Shouting “Nochi [Dankner, IDB controlling shareholder], where’s the money,” the employees announced that they will go on strike on Monday and there will be no paper on Erev Yom Kippur. As the elevators were out of order, a number of employees climbed 41 flights of stairs to the IDB offices, where a few entered the company cafeteria and created a ruckus before leaving.
The employees also tried to enter a Shufersal chain next to Azrieli Mall, but security guards barred their entry.
Haggai Matar, head of the reporters committee organized by Ma’ariv workers, said they still have not heard from management regarding how much of their outstanding salaries or pension funds terminated employees will receive, a fact that only causes greater concern.
Also Thursday, Ma’ariv Holdings filed for a stay of proceedings at the Tel Aviv District Court, reporting a debt of NIS 408 million – of which almost a quarter is owed to employees.
The company filed the application immediately after informing the Tel Aviv Stock Exchange of the completion of the sale of Ma’ariv, news website NRG and associated publications to businessman Shlomo Ben-Tzvi for up to NIS 74m.
“The newspaper has been an inalienable asset of the Israeli media since before the state’s establishment. It was the country’s most widely distributed newspaper, a status it maintained for decades,” the application said.
It continued: “Very regretfully, as has been the case with other media outlets in recent times, the newspaper’s situation has worsened. Now it is helpless, and there is no way of continuing without a credit arrangement.”
According to the application, Ma’ariv owes NIS 95.5m. to its more than 1,500 employees, including NIS 53.5m. for severance pay and NIS 20.3m. for layoffs. It owes around NIS 54m. to the banks, NIS 67.7m. to bondholders, NIS suppliers and NIS 126m. to parent company Discount Investment Corporation.
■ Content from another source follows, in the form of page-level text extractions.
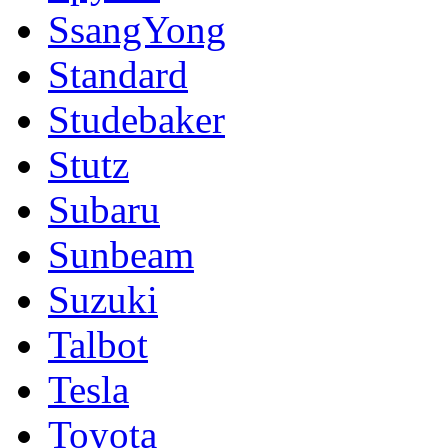
SsangYong
Standard
Studebaker
Stutz
Subaru
Sunbeam
Suzuki
Talbot
Tesla
Toyota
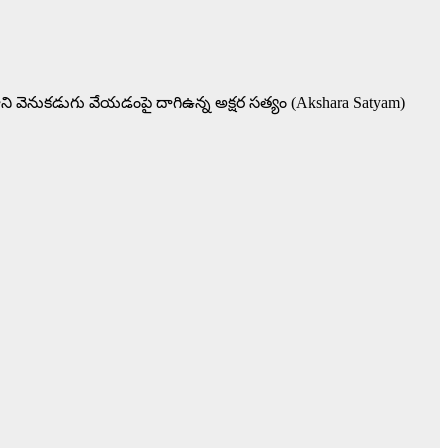
ాని వెనుకడుగు వేయడంపై దాగిఉన్న అక్షర సత్యం (Akshara Satyam)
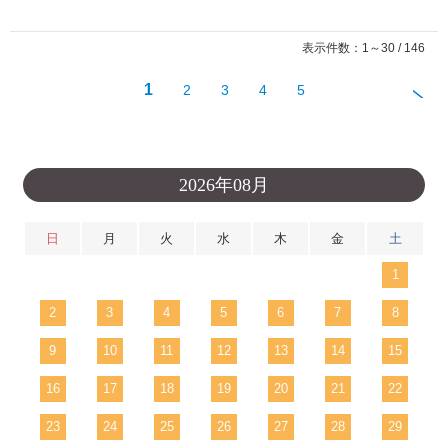
表示件数：1～30 / 146
1
2
3
4
5
2026年08月
日
月
火
水
木
金
土
1
2
3
4
5
6
7
8
9
10
11
12
13
14
15
16
17
18
19
20
21
22
23
24
25
26
27
28
29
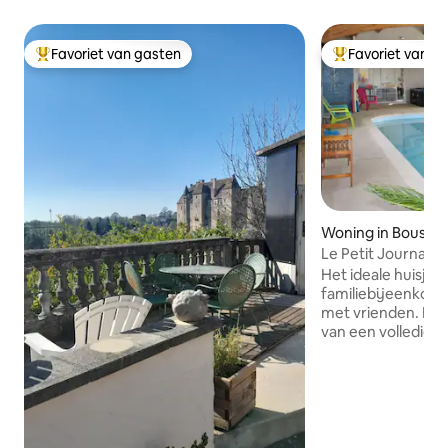
Favoriet van gasten
Favoriet van g
Topfavoriet van gasten
Topfavoriet van 
Woning in Boussa
Le Petit Journal
Het ideale huisje 
familiebijeenkoms
met vrienden. Het comfort en de ruimte
van een volledig 
Ontspanning met 
bubbelbad en een
binnenzwembad. Een complete
uitrusting ontwor
biljart, tafelvoetb
speelgoed voor klei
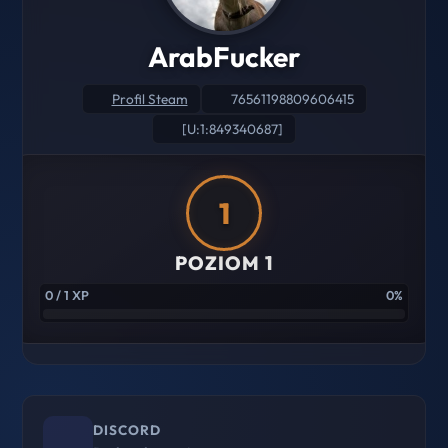
ArabFucker
Profil Steam
76561198809606415
[U:1:849340687]
1
POZIOM 1
0 / 1 XP
0%
DISCORD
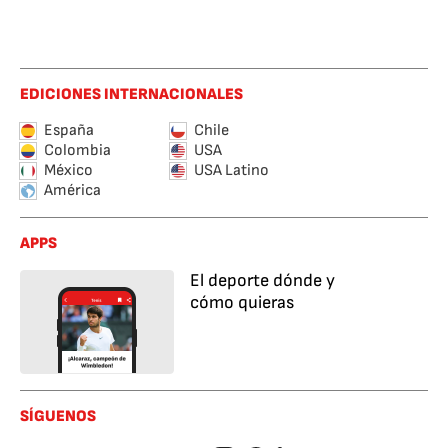
EDICIONES INTERNACIONALES
España
Chile
Colombia
USA
México
USA Latino
América
APPS
El deporte dónde y
cómo quieras
SÍGUENOS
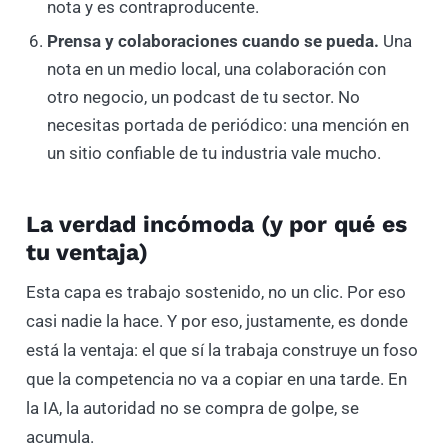
nota y es contraproducente.
Prensa y colaboraciones cuando se pueda.
Una
nota en un medio local, una colaboración con
otro negocio, un podcast de tu sector. No
necesitas portada de periódico: una mención en
un sitio confiable de tu industria vale mucho.
La verdad incómoda (y por qué es
tu ventaja)
Esta capa es trabajo sostenido, no un clic. Por eso
casi nadie la hace. Y por eso, justamente, es donde
está la ventaja: el que sí la trabaja construye un foso
que la competencia no va a copiar en una tarde. En
la IA, la autoridad no se compra de golpe, se
acumula.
Ben-Tzvi, publisher of national - religious newspaper Makor Rishon, declared his intention to keep publishing Ma'ariv. He committed to employing around 300 of the publication’s existing workforce, with the option of adding another 100 staff if needed. It is still unclear if Ma'ariv will stay open or merge with Makor Rishon.
Dankner was abroad during the Wednesday night board meeting at which the sale was approved. He has reportedly committed to advising the IDB board that it cover at least 69 percent of what is owed to Ma’ariv staff.
Dankner acquired control of Ma’ariv early last year, promising to turn the newspaper into a “Zionist and patriotic Israeli newspaper” that would not serve any particular political or financial interests.”
“[It will be] a newspaper committed to safeguarding democratic values, namely the rule of law and freedom of expression; a newspaper that will place a special emphasis on social sensitivities and on human interaction and the equality of all people; a newspaper that is attentive to the feelings of the public and to progress in the Galilee and the Negev and all the outlying areas,” he said at the time.